In January, TIME ran a 12-question quiz that guessed your politics based on things like your preference for cats versus dogs and the neatness of your desk. The survey’s questions were all taken from previous research projects that found differences between liberals and conservatives on matters not directly related to politics. (You can still take the original quiz here.)
Many readers were skeptical, to say the least. The comments section simmered with protests like “Since WHEN does being a cat-lover make one a liberal?” and “Having a neat desk isn’t political.”
Loving cats may not make a person a liberal, but it does increase the odds that a person already is one. To see how accurate our survey was, we analyzed the data from 220,192 TIME readers who took the quiz and then volunteered their actual political preferences, and found that all 12 items did in fact predict partisanship correctly.
Even seemingly innocuous questions like ones about the state of one’s desk or preference for fusion cuisine had at least modest predictive power. A majority of TIME readers, like a majority of Americans, prefer dogs to cats, but conservatives had a significantly stronger preference, on average.
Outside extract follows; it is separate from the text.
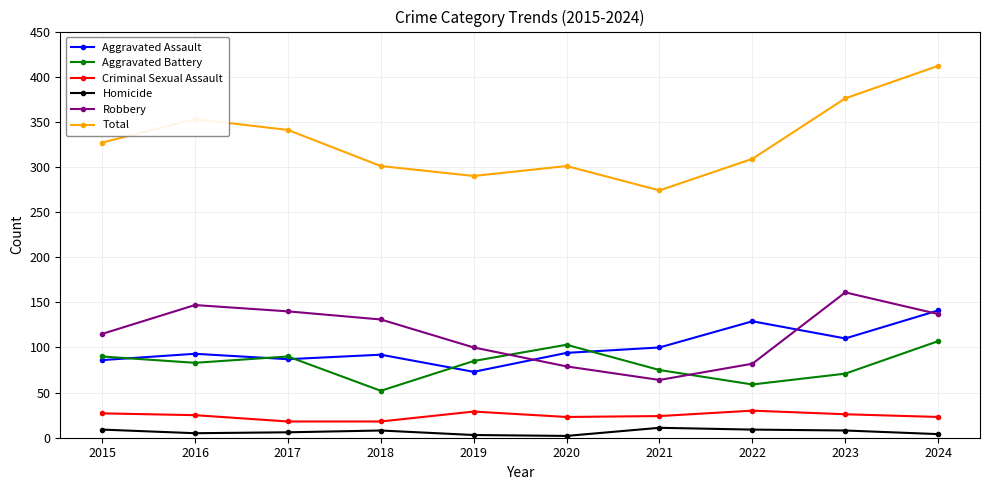

Between 2019 and 2023, which series saw the biggest shift?

Total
Overall, the quiz’s predictions were quite accurate when compared to a respondent’s self-reported ideology. (The correlation coefficient was 0.682, for those of you keeping score at home.) The individual questions varied in their predictive accuracy, from low (but non-negligible) correlation of 0.124 for the “cats versus dogs” question to 0.471 for the statement “I’m proud of my country’s history.”
When you add together a bunch of these modest predictors, you end up with a pretty good guess as to how a person votes. Not as good as asking people about their views on taxes, abortion and gun control, but enough to show that partisanship nowadays correlates with many non-political attitudes and behaviors.
Interestingly, Libertarians—often considered as being on the political right—fell between the liberal and conservative extremes on most questions. Even when it came to an affinity for nature’s truest libertarians: felines.